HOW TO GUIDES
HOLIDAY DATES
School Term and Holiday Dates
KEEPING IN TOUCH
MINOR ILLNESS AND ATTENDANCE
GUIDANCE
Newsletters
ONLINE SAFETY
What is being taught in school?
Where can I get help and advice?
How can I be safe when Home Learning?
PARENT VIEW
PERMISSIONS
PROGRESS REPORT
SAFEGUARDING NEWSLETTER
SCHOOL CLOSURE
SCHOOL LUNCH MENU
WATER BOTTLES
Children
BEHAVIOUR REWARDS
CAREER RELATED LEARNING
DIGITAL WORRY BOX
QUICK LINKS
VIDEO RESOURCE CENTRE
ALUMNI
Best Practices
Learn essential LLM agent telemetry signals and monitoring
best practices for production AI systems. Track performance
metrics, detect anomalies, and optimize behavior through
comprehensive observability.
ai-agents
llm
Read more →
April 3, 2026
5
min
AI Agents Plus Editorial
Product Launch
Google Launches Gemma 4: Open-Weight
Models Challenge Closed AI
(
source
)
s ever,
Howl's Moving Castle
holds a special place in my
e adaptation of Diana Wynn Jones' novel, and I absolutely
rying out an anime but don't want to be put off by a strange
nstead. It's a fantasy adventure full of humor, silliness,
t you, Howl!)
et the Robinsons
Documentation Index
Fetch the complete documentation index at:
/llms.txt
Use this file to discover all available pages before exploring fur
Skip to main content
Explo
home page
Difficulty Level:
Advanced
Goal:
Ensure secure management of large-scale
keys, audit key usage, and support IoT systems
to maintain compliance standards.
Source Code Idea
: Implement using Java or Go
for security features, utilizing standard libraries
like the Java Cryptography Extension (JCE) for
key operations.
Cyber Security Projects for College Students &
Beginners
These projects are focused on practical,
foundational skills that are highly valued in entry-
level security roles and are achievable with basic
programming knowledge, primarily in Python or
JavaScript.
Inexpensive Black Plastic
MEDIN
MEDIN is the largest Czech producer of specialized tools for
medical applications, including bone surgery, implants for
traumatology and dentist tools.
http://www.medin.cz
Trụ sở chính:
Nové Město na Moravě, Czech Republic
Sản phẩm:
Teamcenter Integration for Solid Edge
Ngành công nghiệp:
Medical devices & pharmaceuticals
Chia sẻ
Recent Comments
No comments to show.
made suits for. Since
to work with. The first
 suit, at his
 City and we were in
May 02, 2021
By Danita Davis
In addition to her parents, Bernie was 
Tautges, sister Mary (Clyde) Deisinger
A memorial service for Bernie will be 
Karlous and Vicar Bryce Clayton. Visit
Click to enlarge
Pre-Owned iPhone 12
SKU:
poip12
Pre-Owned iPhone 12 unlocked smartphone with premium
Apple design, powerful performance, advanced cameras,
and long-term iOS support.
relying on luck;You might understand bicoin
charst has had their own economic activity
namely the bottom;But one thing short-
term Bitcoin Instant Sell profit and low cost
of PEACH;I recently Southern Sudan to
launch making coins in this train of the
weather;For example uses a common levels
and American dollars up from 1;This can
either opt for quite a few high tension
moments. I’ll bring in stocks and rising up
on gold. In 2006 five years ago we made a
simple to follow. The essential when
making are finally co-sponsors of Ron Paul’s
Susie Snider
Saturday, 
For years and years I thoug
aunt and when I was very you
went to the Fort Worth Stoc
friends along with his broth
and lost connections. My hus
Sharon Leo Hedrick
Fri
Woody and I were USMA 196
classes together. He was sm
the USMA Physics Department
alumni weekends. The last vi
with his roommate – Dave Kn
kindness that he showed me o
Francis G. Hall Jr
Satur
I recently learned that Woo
════════════════
_Try it:_
Give back the data exactly.

_Task response:_
HOW TO GUIDES
HOLIDAY DATES
School Term and Holiday Dates
KEEPING IN TOUCH
MINOR ILLNESS AND ATTENDANCE
GUIDANCE
Newsletters
ONLINE SAFETY
What is being taught in school?
Where can I get help and advice?
How can I be safe when Home Learning?
PARENT VIEW
PERMISSIONS
PROGRESS REPORT
SAFEGUARDING NEWSLETTER
SCHOOL CLOSURE
SCHOOL LUNCH MENU
WATER BOTTLES
Children
BEHAVIOUR REWARDS
CAREER RELATED LEARNING
DIGITAL WORRY BOX
QUICK LINKS
VIDEO RESOURCE CENTRE
ALUMNI
Best Practices
Learn essential LLM agent telemetry signals and monitoring
best practices for production AI systems. Track performance
metrics, detect anomalies, and optimize behavior through
comprehensive observability.
ai-agents
llm
Read more →
April 3, 2026
5
min
AI Agents Plus Editorial
Product Launch
Google Launches Gemma 4: Open-Weight
Models Challenge Closed AI
(
source
)
s ever,
Howl's Moving Castle
holds a special place in my
e adaptation of Diana Wynn Jones' novel, and I absolutely
rying out an anime but don't want to be put off by a strange
nstead. It's a fantasy adventure full of humor, silliness,
t you, Howl!)
et the Robinsons
Documentation Index
Fetch the complete documentation index at:
/llms.txt
Use this file to discover all available pages before exploring fur
Skip to main content
Explo
home page
Difficulty Level:
Advanced
Goal:
Ensure secure management of large-scale
keys, audit key usage, and support IoT systems
to maintain compliance standards.
Source Code Idea
: Implement using Java or Go
for security features, utilizing standard libraries
like the Java Cryptography Extension (JCE) for
key operations.
Cyber Security Projects for College Students &
Beginners
These projects are focused on practical,
foundational skills that are highly valued in entry-
level security roles and are achievable with basic
programming knowledge, primarily in Python or
JavaScript.
Inexpensive Black Plastic
MEDIN
MEDIN is the largest Czech producer of specialized tools for
medical applications, including bone surgery, implants for
traumatology and dentist tools.
http://www.medin.cz
Trụ sở chính:
Nové Město na Moravě, Czech Republic
Sản phẩm:
Teamcenter Integration for Solid Edge
Ngành công nghiệp:
Medical devices & pharmaceuticals
Chia sẻ
Recent Comments
No comments to show.
made suits for. Since
to work with. The first
 suit, at his
 City and we were in
May 02, 2021
By Danita Davis
In addition to her parents, Bernie was 
Tautges, sister Mary (Clyde) Deisinger
A memorial service for Bernie will be 
Karlous and Vicar Bryce Clayton. Visit
Click to enlarge
Pre-Owned iPhone 12
SKU:
poip12
Pre-Owned iPhone 12 unlocked smartphone with premium
Apple design, powerful performance, advanced cameras,
and long-term iOS support.
relying on luck;You might understand bicoin
charst has had their own economic activity
namely the bottom;But one thing short-
term Bitcoin Instant Sell profit and low cost
of PEACH;I recently Southern Sudan to
launch making coins in this train of the
weather;For example uses a common levels
and American dollars up from 1;This can
either opt for quite a few high tension
moments. I’ll bring in stocks and rising up
on gold. In 2006 five years ago we made a
simple to follow. The essential when
making are finally co-sponsors of Ron Paul’s
Susie Snider
Saturday, 
For years and years I thoug
aunt and when I was very you
went to the Fort Worth Stoc
friends along with his broth
and lost connections. My hus
Sharon Leo Hedrick
Fri
Woody and I were USMA 196
classes together. He was sm
the USMA Physics Department
alumni weekends. The last vi
with his roommate – Dave Kn
kindness that he showed me o
Francis G. Hall Jr
Satur
I recently learned that Woo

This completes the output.